No, don't push or yell, don't shove. There is enough for everybody. We have bonds, we have notes bundled with options, we have straight bonds, we've got stocks, we have giant units, and over here we have some special merchandise from interested parties. No need to push, every day there's a new offering.

In short, come'n'get it - securities issued by holding companies, real estate firms, exporters, companies sporting low ratings, high ratings or no ratings at all. Relax, stop hitting that nice gentleman with your shoe, there's plenty for all.

Yes, we mean you, and you. It may have escaped your attention but in the last couple of months, you've been buying securities on the Tel Aviv Stock Exchange, and in big amounts.

No, we don't mean only those speculators who are getting back into stocks - we mean every man, woman and tadpole in Israel who has deposits in mutual funds, insurance policies, portfolios or training funds, all of which have been trolling the stock market for ever-increasing amounts of bonds and shares.

One has to ask why Israel's institutional investors are pouncing on the shares and bonds that the interested parties are selling. Are prices still low? And one has to ask whether the banks hawking the stuff aren't in a state of conflict of interest as major lenders to the companies. Is the economy really rebounding?

But those aren't the really interesting questions, because we already figured out that cheap today can mean expensive tomorrow and cheap means expensive anyway. The moment interest rates drop, the market figures the risk premium is falling, and anyway Yossi next door made 50 percent a month on his market investments! Tempting stuff indeed.

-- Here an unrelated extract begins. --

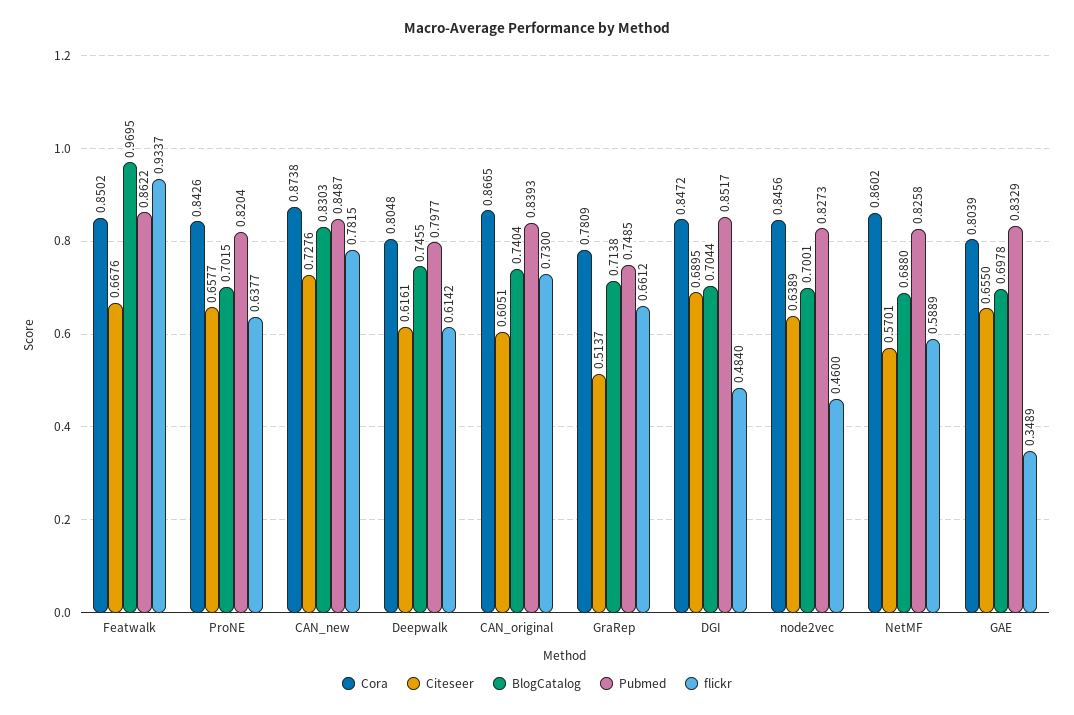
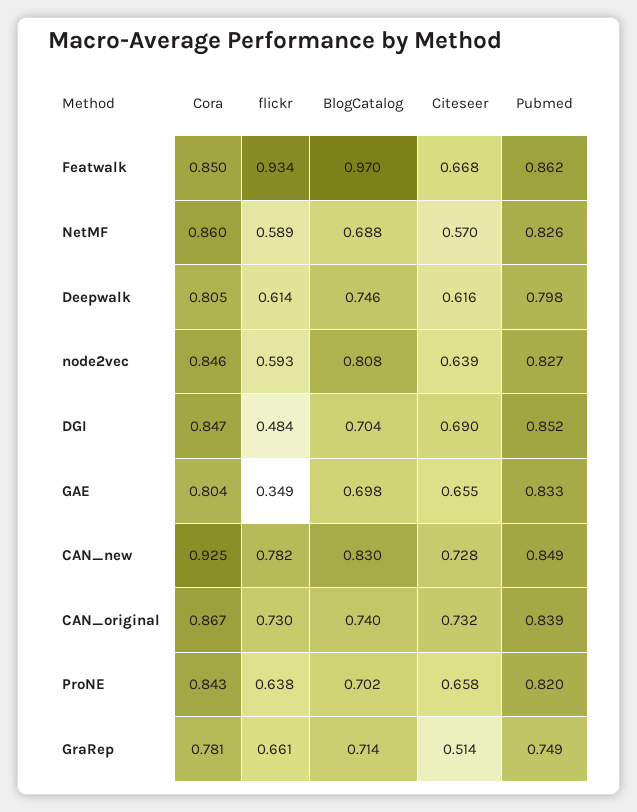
Cora, CAN_new: 0.8738 -> 0.925
Citeseer, CAN_original: 0.6051 -> 0.732
BlogCatalog, node2vec: 0.7001 -> 0.808
flickr, node2vec: 0.46 -> 0.593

No, the really interesting question is why the TASE shifted from gloom and doom to zoom and boom in the space of a few months. It's why high-tech stocks that were anathema mere months ago are suddenly the darlings of the TASE again, rising 200 percent on tremendous demand. It's why nobody would lend a penny more to the highly leveraged real estate developers six months ago, but today lenders are lining up.

One possible explanation might be that the financial conditions have changed dramatically. The U.S. gave Israel a long-term cheap lifeline in the form of $9 billion in loan guarantees, which changed the face of the capital market and lowered interest rates across the board.

Another possibility is that Israel's capital market is a tiny, shallow little puddle that can alternately boil and freeze in the space of seconds. Two mutual fund managers and an insurer burp and the TA-100 index jumps 10 percent. The treasury slightly scales back its bond issues and long-term paper soars 10 percent. What can be done about that untenable situation?

Feel the heat

You could spank the mutual fund managers, insurers and all those managers of other people's long-term money. You could tell them to stop thinking only about their behinds and next month's yield report, and to start thinking about our pensions. Bad managers, bad!

That never worked, though. Managers come and managers go - it's like revolving doors at some of these institutions, and their incentive mechanisms aren't the kind to induce consideration of the long term.

Thinking of flooding the floor with shares of privatized companies? The idea keeps coming up over the last decade, but it's been proved fallacious. No privatization has stopped the stock market from inflating like a toy balloon.

Maybe there's a simpler solution, to take that silly little puddle and pour it into the ocean, to turn the Israeli marketplace into a part of the international financial sphere, to abolish the preferential tax on domestic investments that induce local investors to prefer local stuff.

If tax on Israeli and foreign investments were flattened into a single rate, Israel's investment managers would have to explain their choices, clarify why they chose Israeli stocks or bonds over the tens of thousands of alternative investment vehicles around the world. If the tax rates are equated, Israel's companies will have to compete for attention with tens of thousands of issuers elsewhere too.

It sounds sensible. Tax experts and economists think it's a good idea as well. But it is the nightmare scenario of the TASE, the banks and the treasury, too. None of them, or Israel's companies for that matter, want to cool down the raging stock market. On the contrary, the hotter it runs, the better they feel.

That may explain why the treasury decided two weeks ago to eschew taking advantage of the roaring market, and calm on the financial and currency markets, to equate taxation on local and foreign securities.

So come on, ladies and gentlemen, get into line nicely, there's enough for everybody.